Among the optical communication wave range, infrared (IR) technologies have been studied for several years, in indoor environments generally for WLAN (Wireless Local Area Network) applications (Carruthers, 2003; Elgala et al., 2011; Khan & Barry, 1997; Gfeller & Bapst, 1979; Ghassemlooy, 2003; Mihaescu et al., 2008; Ramirez-Iniguez & Green, 1999). Two main configurations are commonly investigated: Line of Sight (LOS) scheme and diffuse one.

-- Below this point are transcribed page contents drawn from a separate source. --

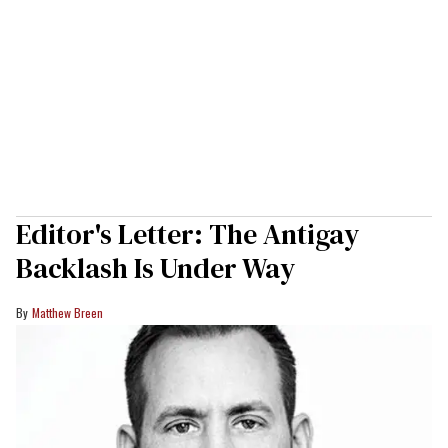
Editor's Letter: The Antigay
Backlash Is Under Way
Matthew Breen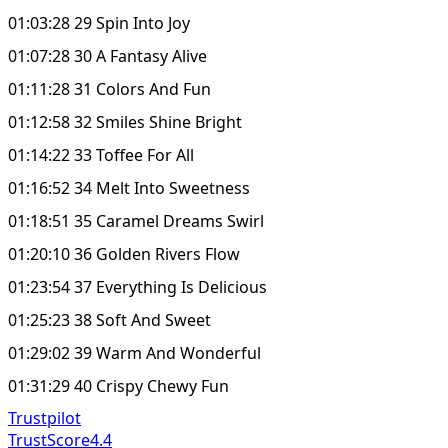
01:03:28 29 Spin Into Joy
01:07:28 30 A Fantasy Alive
01:11:28 31 Colors And Fun
01:12:58 32 Smiles Shine Bright
01:14:22 33 Toffee For All
01:16:52 34 Melt Into Sweetness
01:18:51 35 Caramel Dreams Swirl
01:20:10 36 Golden Rivers Flow
01:23:54 37 Everything Is Delicious
01:25:23 38 Soft And Sweet
01:29:02 39 Warm And Wonderful
01:31:29 40 Crispy Chewy Fun
Trustpilot
TrustScore
4.4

The LOS propagation system is used for point to point communications. This is the most basic technology and so the most commonly investigated. The main drawback is the severe impact of misalignments between optical transmitter and receiver on the path loss. Therefore, when considering patient mobility, it imposes more deployment constraints. On the opposite, for diffuse configuration, the optical transmitter projects a wide-beam on room’s reflecting surface, e.g., ceiling or floor, and the diffuse reflections are used to establish a link to a receiver facing toward the ceiling. In such a scheme, it is not necessary to ensure a perfect aligned path. On the counterpart, there is dispersion due to multipath propagation, which increases path loss and thus the required transmitter power for a given QoS.

In this paper, we investigate the use of wireless IR technology to perform the communication between the IR transmitter placed on the patient body coupled with medical sensors and the base station located on the room ceiling. Based on both LOS and diffuse configurations, our goal is to evaluate the reliability of a vital data transmission system based on IR technology.